Sorption of Th(IV) onto ZnO nanoparticles and diatomite-supported ZnO nanocomposite: kinetics, mechanism and activation parameters

Yusan S. , Bampaiti A., Erentürk S., Noli F., Aslani M. A. A. , Aytas Ş.

RADIOCHIMICA ACTA, vol.104, no.9, pp.635-647, 2016 (Journal Indexed in SCI) identifier identifier

  • Publication Type: Article / Article
  • Volume: 104 Issue: 9
  • Publication Date: 2016
  • Doi Number: 10.1515/ract-2016-2581
  • Title of Journal : RADIOCHIMICA ACTA
  • Page Numbers: pp.635-647
  • Keywords: ZnO nanoparticles, diatomite, thorium, nanocomposite, sorption, AQUEOUS-SOLUTIONS, ADSORPTIVE REMOVAL, HEAVY-METALS, THORIUM(IV), CARBON, EQUILIBRIUM, URANIUM, ISOTHERM, IONS, BLUE


In this study, for the first time ZnO nanoparticles and diatomite-supported ZnO nanocomposite have been utilized as adsorbent for the removal of Th(IV) ions from aqueous solutions under different experimental conditions. The Langmuir, Freundlich, Temkin and Dubinin-Radushkevich (D-R) isotherms were used to analyze the equilibrium data. The sorption equilibrium data were fitted well to the Langmuir isotherm with maximum sorption capacities values was found to be 1.105 mmol/g and 0.320mmol/gfor ZnO nanoparticles and diatomite-supported ZnO nanocomposite, respectively. Pseudo-first and pseudo-second order equations, Intraparticle diffusion and Bangham's models were considered to evaluate the rate parameters and sorption mechanism. Sorption kinetics were better reproduced by the pseudo-second order model (R-2 > 0.999), with an activation energy (E-a) of +99.74kJ/mol and +62.95kJ/mol for ZnO nanoparticles and diatomite-supported ZnOnanocomposite, respectively. In order to specify the type of sorption reaction, thermodynamic parameters were also determined. The evaluated Delta G* and Delta H* indicate the non-spontaneous and endothermic nature of the reactions. The results of this work suggest that both of the used materials are fast and effective adsorbents for removing Th(IV) from aqueous solutions and chemical sorption plays a role in controlling the sorption rate.

========================

▶ Study questions:
[1] Translate this sentence from the thorium sorption page into Spanish: "The Langmuir, Freundlich, Temkin and Dubinin-Radushkevich (D-R) isotherms were used to analyze the equilibrium data."
[2] Using the thorium sorption page, answer these questions:
(a) In which journal was the article published?
(b) What is the article's DOI number?
(c) Which model better reproduced the sorption kinetics?
[3] Reproduce the thorium sorption page word for word, starting with "Sorption of Th(IV)" and going on through "A. , Aytas Ş.".

Pixel coordinate object listings:
========================

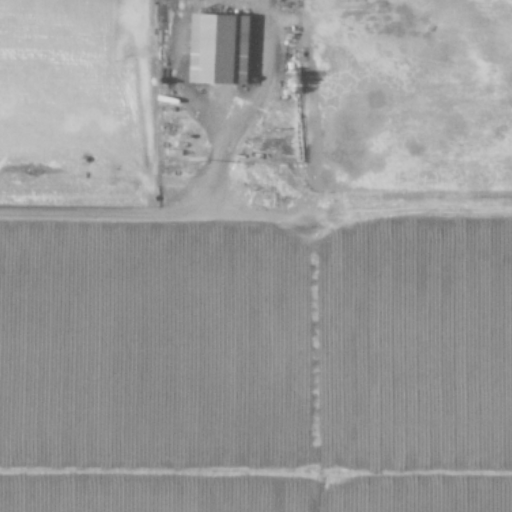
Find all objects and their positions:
building: (224, 49)
crop: (66, 100)
road: (147, 214)
crop: (287, 303)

========================

▶ Written responses:
[1] Se utilizaron las isotermas de Langmuir, Freundlich, Temkin y Dubinin-Radushkevich (D-R) para analizar los datos de equilibrio.

[2]
(a) RADIOCHIMICA ACTA
(b) 10.1515/ract-2016-2581
(c) The pseudo-second order model

[3]
Sorption of Th(IV) onto ZnO nanoparticles and diatomite-supported ZnO nanocomposite: kinetics, mechanism and activation parameters

Yusan S. , Bampaiti A., Erentürk S., Noli F., Aslani M. A. A. , Aytas Ş.